- The Washington Times - Wednesday, September 10, 2003

The Chinese government has blocked 127 computer servers it said were being used to send mass amounts of unwanted e-mail. The action comes a month after Internet users in the country announced the formation of a special antispam task force.

The government-owned Internet Society of China (ISC) said any e-mail from the servers automatically would be prevented from reaching the recipient. The ISC said 90 of the servers were based in Taiwan and eight were from the mainland. The remaining were from outside China, including 16 from the United States.

“This has been the first large-scale spammer blockade launched by the Chinese Internet industry,” Ren Jinqiang, an antispam director with the ISC, told China’s Xinhuanet news service.

Last month, the China Internet Association, a coalition of companies and Internet users, announced that it would set up a special task force to fight spam, calling it a threat to the communist country’s political and social stability.

Chinese Internet officials said blocking the servers became necessary after the operators ignored warnings last month to stop sending spam.

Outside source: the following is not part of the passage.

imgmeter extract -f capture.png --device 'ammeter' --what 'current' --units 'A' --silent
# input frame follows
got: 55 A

The warnings were sent to operators of 225 spam servers worldwide. Many of those servers are believed to have been involved in two cyber-attacks that shut down the ISC’s Web site between Aug. 21 and Aug. 27.

One of the servers being blocked is operated by Shanghai Online, one of the country’s largest Internet service provi-ders.

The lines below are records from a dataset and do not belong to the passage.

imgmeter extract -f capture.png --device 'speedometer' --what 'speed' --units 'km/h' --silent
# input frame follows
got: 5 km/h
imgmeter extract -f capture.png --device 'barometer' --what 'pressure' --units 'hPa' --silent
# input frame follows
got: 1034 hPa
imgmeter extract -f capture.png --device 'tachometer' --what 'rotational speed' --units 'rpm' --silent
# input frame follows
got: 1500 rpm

Spam is generally considered any unsolicited commercial e-mail. Internet analysts estimate it costs business as much as $10 billion annually in services and lost productivity.

Some spam experts say the crackdown in China could lead to less spam worldwide. Many other servers in China already have been blocked by Internet service providers in other countries.

Critics of China said the rest of its blacklist is too heavily weighted against Taiwan, which mainland China views as a rogue state. Taiwan has about 10 million Internet users, compared with nearly 70 million on the mainland.

Internet analysts believe that as much as 60 percent of spam sent to computer users worldwide originates or is routed through servers in China. Spamhaus, a London group that tracks spammers, identified on its Web site 633 servers at 82 Chinese Internet service prov-iders that send spam. The list includes members of the ISC.

Many e-mail servers in China are poorly configured and allow spammers to send e-mail anonymously through vulnerabilities known as “open proxies,” analysts said.

Spamhaus said more than 100 of North America’s worst spammers have set up inexpensive operations in the suburbs of Beijing.

China Telecom, one of the largest Internet service provi-ders in China, receives more than 50,000 complaints of spam per day, according to Spamhaus. Because of this, many companies have gone so far as to block any incoming e-mail from Asia.